With Thanksgiving just around the corner, many people are feeling anxious about family gatherings. This year, it’s not just dealing with Uncle Joe’s casual racism, encountering siblings with whom grudges linger, or worrying about serving a dry turkey. We’re at a place in the pandemic where we are gathering more, but COVID and the fear of COVID are still very much alive and well. In fact, a recent survey found that 75% of families plan to not have extended family over for the holidays. Our anxiety is especially peaked when dealing with unvaccinated relatives.
One remarkable antidote to anxiety is compassion. It’s hard for your brain to be anxious and kind simultaneously, so by purposefully directing your thoughts and feelings towards kindness, you short-circuit the fear brain’s dialogue and thus feel less anxious.
Here’s a simple breath-based practice to spark compassion.
Start by noticing your breath as it flows in and out. Try to feel the sensations of the breath as it passes through your nostrils.
Next, focus on the feeling of the in-breath. Allow each in-breath to be for you. The breath delivers oxygen to your cells, which is essential for their function. So, you are being physically nourished. But also add a feeling of emotional nurturance. Think about a quality that would support you in this moment: strength, health, sanity, calm, whatever calls to you. And, with each breath in, add a little mantra, “May I feel calm” or “May I feel more grounded.” Continue for a least a minute, but longer if you are feeling especially anxious.
Then, switch your attention to notice your exhales, feeling the flow of air out your nose. Bring to mind someone to whom you’d like to send some well-wishes. It could be someone whose company you enjoy or someone you’re worried about being with, like the racist uncle or the judgmental in-laws. Think of what quality would serve them at this time, and create a mantra to accompany your exhales, “May you feel peaceful” or “May you be healthy.” “May you keep your comments to yourself.” (Oh wait, not that last one 😉). With each out-breath, send compassion.

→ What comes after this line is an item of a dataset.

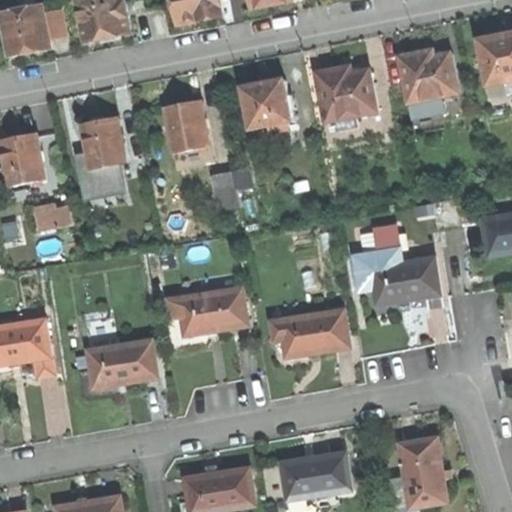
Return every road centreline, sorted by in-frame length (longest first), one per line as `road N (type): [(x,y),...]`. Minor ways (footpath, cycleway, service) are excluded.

As you breathe, you’ll notice your mind jumping back to un-compassionate thoughts, especially if you’ve selected a difficult person as a recipient. This happens. It’s okay. When you notice your fear brain taking over, just acknowledge it and shift back to the breath and the compassion mantra.
One good thing about this practice is that you can do it anytime you start to feel those holiday jitters, and it will always steer you back to feeling more comfortable in your own skin and appreciative of the opportunities you have to be with your loved ones…even those who are a bit of a handful.
Happy Thanksgiving! I appreciate you!